Some GOV.UK Sites Unreachable Due to HSTS Changes in Windows Updates

Windows updates released this month are causing some GOV.UK sites to become unreachable due to the GOV.UK TLD being added to Microsoft's HSTS preload list. This causes Microsoft Edge and Internet Explorer to only connect via HTTPS, which some of GOV.UK the sites do not support, and thus making them unreachable.

HTTP Strict Transport Security (HSTS) is a directive that a web server can send to browsers to tell them that they only support secure connections. When a browser receives this directive, it will cause all insecure requests to the site to automatically be redirected to secure requests.

For example, if the site www.example.com is using HSTS, any requests to http://www.example.com will be redirected to https://www.example.com.

Before a browser knows about a server's HSTS policy, it can still make a connection to an HTTP URL, which is insecure. To prevent this from happening, browsers bundle a HSTS Preload List, which contains a list of sites that are known to support secure connections so that the browser never connects to them using the insecure HTTP protocol.

Microsoft adds GOV.UK to their HSTS Preload List

On May 14th, 2019, Microsoft released the  Windows 10 KB4494441 update, Windows 8.1 KB4499151 update, and Windows 7 KB4499164 update, which added the GOV.UK domain to their HSTS Top Level Domains preload list. This means that Microsoft Edge and Internet Explorer 11 will only connect to a GOV.UK site via HTTPS.

"Adds "gov.uk" to the HTTP Strict Transport Security Top Level Domains (HSTS TLD) for Internet Explorer and Microsoft Edge."
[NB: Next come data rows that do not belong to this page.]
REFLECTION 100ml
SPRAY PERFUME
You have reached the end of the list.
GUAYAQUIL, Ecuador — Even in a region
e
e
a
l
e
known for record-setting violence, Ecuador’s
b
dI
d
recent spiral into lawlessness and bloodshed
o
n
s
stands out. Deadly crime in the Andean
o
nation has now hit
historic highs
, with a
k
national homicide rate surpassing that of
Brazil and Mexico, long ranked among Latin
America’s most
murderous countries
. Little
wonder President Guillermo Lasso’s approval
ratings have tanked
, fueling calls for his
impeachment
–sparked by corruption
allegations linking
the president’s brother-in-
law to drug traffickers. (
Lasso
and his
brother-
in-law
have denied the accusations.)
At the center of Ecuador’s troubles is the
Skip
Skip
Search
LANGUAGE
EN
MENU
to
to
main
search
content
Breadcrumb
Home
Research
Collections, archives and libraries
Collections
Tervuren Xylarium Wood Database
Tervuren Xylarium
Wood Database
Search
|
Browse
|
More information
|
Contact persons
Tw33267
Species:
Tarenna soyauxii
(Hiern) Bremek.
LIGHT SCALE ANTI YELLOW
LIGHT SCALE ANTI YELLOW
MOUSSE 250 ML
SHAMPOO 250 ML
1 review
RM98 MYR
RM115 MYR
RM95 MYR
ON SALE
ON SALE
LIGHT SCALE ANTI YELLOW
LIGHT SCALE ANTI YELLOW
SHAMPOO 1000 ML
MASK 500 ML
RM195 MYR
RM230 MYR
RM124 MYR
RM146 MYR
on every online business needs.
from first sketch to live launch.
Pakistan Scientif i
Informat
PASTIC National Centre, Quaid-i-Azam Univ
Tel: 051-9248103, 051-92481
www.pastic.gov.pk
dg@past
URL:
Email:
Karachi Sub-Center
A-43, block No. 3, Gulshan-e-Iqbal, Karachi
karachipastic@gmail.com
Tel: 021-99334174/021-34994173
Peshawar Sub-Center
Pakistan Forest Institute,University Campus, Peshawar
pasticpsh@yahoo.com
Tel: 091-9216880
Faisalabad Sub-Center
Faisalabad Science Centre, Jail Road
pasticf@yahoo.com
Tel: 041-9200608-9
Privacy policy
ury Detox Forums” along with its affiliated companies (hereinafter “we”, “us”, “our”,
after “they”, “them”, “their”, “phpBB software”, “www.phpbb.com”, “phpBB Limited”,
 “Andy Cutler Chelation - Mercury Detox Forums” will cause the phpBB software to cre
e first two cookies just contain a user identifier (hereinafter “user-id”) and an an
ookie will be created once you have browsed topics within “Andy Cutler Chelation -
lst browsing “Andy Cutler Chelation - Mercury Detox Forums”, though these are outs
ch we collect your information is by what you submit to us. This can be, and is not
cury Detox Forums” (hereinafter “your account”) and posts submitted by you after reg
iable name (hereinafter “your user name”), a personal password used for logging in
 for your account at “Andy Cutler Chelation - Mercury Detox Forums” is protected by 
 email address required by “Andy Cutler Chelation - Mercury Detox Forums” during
Unfortunately, not every GOV.UK site supports HTTPS and thus those sites are now unreachable in Microsoft Edge and Internet Explorer. Some of the known GOV.UK sites that are affected include www.doncaster.gov.uk, www.reading.gov.uk, and www.southglos.gov.uk.

We were first notified about this by Richard Carde, who told BleepingComputer that this is affecting various organizations that rely on these sites for their day to day operations.

The good news is that Microsoft is aware of the problem and have updated the support articles for these Windows updates to state that they are working on a fix.

After installing the May 14, 2019 update, some gov.uk websites that don’t support HTTP Strict Transport Security (HSTS) may not be accessible through Internet Explorer 11 or Microsoft Edge.

Microsoft is working on a resolution and will provide an update as quickly as possible.

If you really need to have Internet Explorer or Edge working with these now unreachable sites, you can disable HSTS in Windows 7 and Windows 81. This is not recommended, though, as HSTS is a security feature.

For Windows 10 users, the ability to disable HSTS has been removed and users will have to wait for Microsoft to issue a fix.